Res wrote:
Hi Brad,

On Thu, 31 Jan 2008, Scott Lovenberg wrote:

I'm using FC6 and the servers have all been upgraded from FC2 and FC4. The upgrade was completed before I took them over so I don't know what samba version
 was in use with those versions of Fedora.

Using Fedora as a server is dangerous at the best of times, even now Fedora dont support FC6, and will soon enough not even support FC7, I suggest, if you can, upgrade the entire OS, to, I'd recommend Slackware 12, security updates are available for more than 5 years, and as Slackware is well known for not modifying packages it has far far far less problems then the stuff that RH/Debian and so on release.

But, if upgrading OS is not an option (it really needs to be) I'd really not use any RPM for it either, what you can do, is grab the 3.0.28 source and compile it, if you use the following in your 'configure' its close to what RH use (extracted from a source.rpm)

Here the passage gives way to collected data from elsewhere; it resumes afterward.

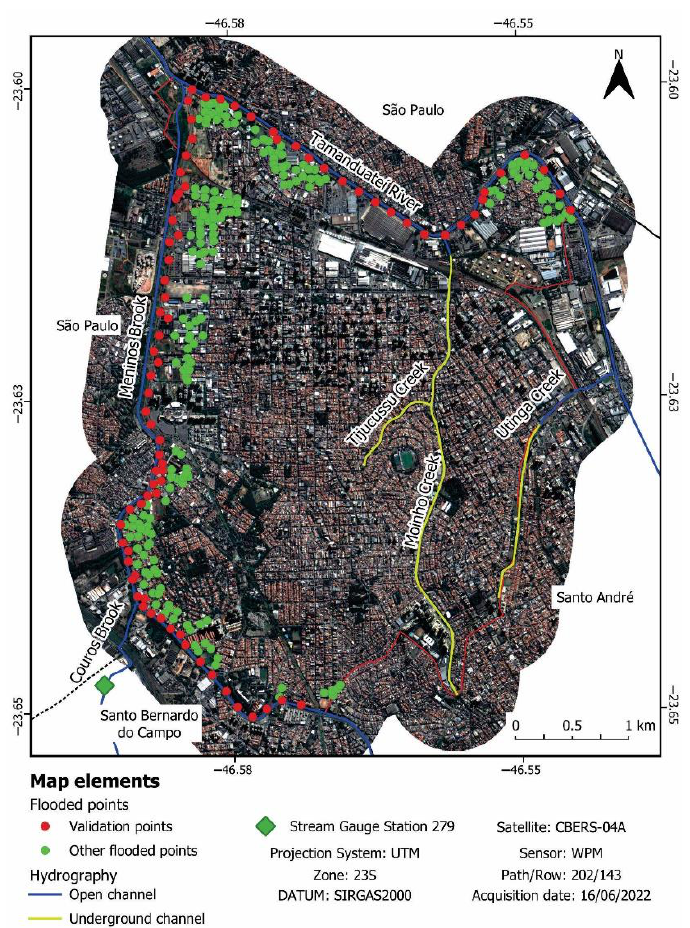
Figure 3. CBERS-04A satellite image of São Caetano do Sul and its municipal limits (red line) surrounded by a 500 m buffer, indicating flooded points reported by the civil defense of São Caetano do Sul and its citizens on March 10 of 2019 (a 79-year return period event). Red points are used for validation since they are reported with estimated water depth.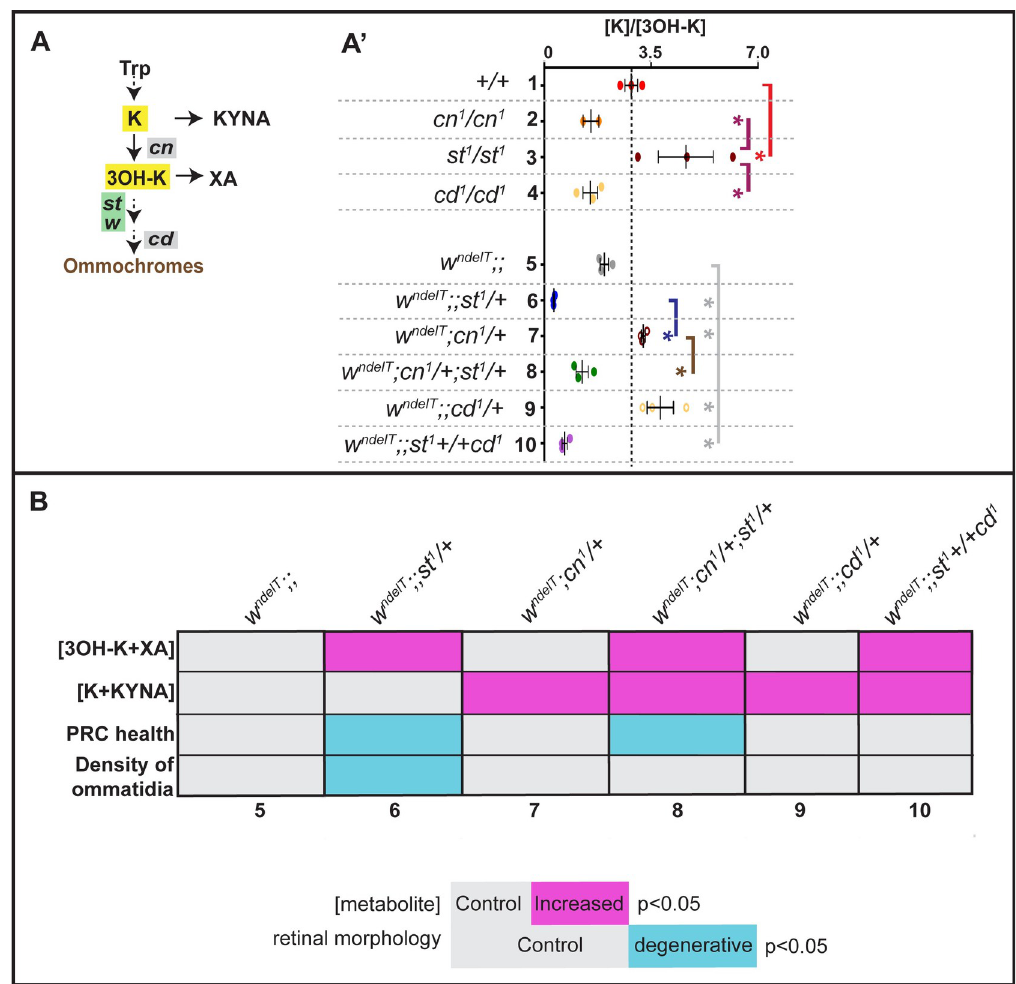
Fig 3. Increased 3OH-K abundance is associated with extensive light-induced retinal damage. A: Schematic outline of relevant steps in the Kynurenine pathway (KP) and brown pigment biosynthesis. Genes used in this study are indicated. A’: Graph depicting the ratio of the abundances of Kynurenine and 3-hydroxykynurenine [K]/[3OH-K] (highlighted in yellow in the corresponding pathway shown in A-D) from MS measurements of head extracts of flies kept under physiological/non degenerative light conditions. Numbers on Y-axis correspond to the genotypes listed to the left. Each colored dot represents an individual biological replicate of 10 pooled heads. Statistical comparisons between genotype pairs are indicated with solid lines (red line compared to +/+ , magenta line compared to cn 1 /cn 1 , grey line compared to w ndelT , blue line compared to w ndelT ;;st 1 /+ , brown line compared to w ndelT ;cn 1 /+ ) with � revealed by ANOVA followed by Bonferroni’s post-hoc test at p < 0.05. B: Tabular summary of various parameters (horizontal lines) with different genotypes (columns 5–10, corresponding to genotypes shown in the table in A’). The parameters include metabolite levels (top two) and retinal health indicators (bottom two). For metabolite levels, grey colored cells imply no difference from controls ( w ndelT ), cells colored magenta imply significantly higher metabolite levels. For retinal health indicators, grey colored cells imply no difference from controls ( w ndelT ), cells colored cyan imply significantly reduced ommatidial density (number of identifiable ommatidia per unit area) or PRC health (percent frequency of surviving rhabdomeres). Statistical significances were calculated with ANOVA followed by Bonferroni’s post-hoc test at p <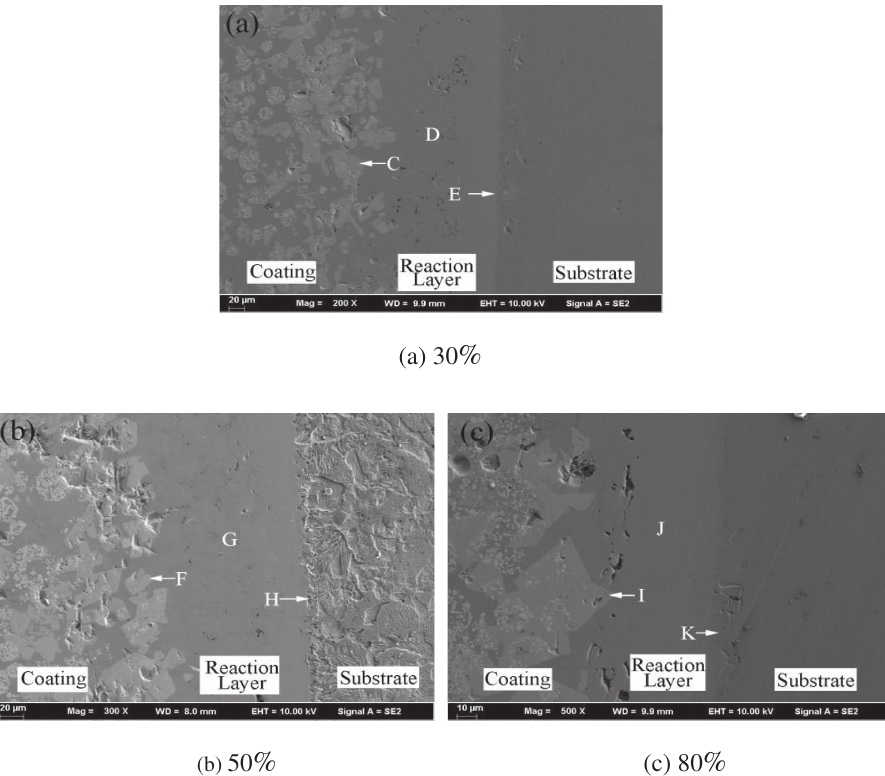
Figure 4: microscopic morphology and microstructure of reaction layer between coating and substrate:(a) 30%, (b) 50%,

./configure --prefix=/usr --localstatedir=/var --with-configdir=/etc/samba --with-privatedir=/etc/samba --with-fhs --with-quotas --with-smbmount --with-pam --with-pam_smbpass --with-syslog --with-utmp --with-swatdir=/usr/share/swat --with-shared-modules=idmap_rid --with-libsmbclient --with-sendfile-support --with-acl-support --with-winbind


If you move to Slackware and want to configure your own, just remove the two pam options.


The idea was to standardise on a particular version to simplify maintenance and it
seems to have caused more problems than it cured.

It can :)


I didn't do the original upgrade to read the history, however... I have completely removed samba and all associated files (tdb's et) from one of the servers and then tried to re-install using fresh Fedora RPM's. The same problem persists..

Are you using the same smb.conf ? or are you re writting a brand new one


I concur; Slackware-10.2 was my first distro (I've learned so much using it), and it's the only distro I use for my own servers (Had to use CentOS at work... it's RHEL, you know...). I'm running a Slackware-12 and BlueWhite64-12 for my PDC and iSCSI SAN, respectively. If you're of the 64 bit persuasion, I'd recommend BlueWhite64 which is a 64 bit port of Slack proper, and I've heard that Slamd64 is pretty good as well. Also, you can get PAM as a tgz package if you'd like to use it for password synchronization... although, it does increase your attack vectors surface area a great deal as compared to Slack with only two or three services running. Lastly, I really like the BSD init over Sys V init for management. Anyways, a bit OT, but I thought I'd second the notion of staying away from Fedora in production.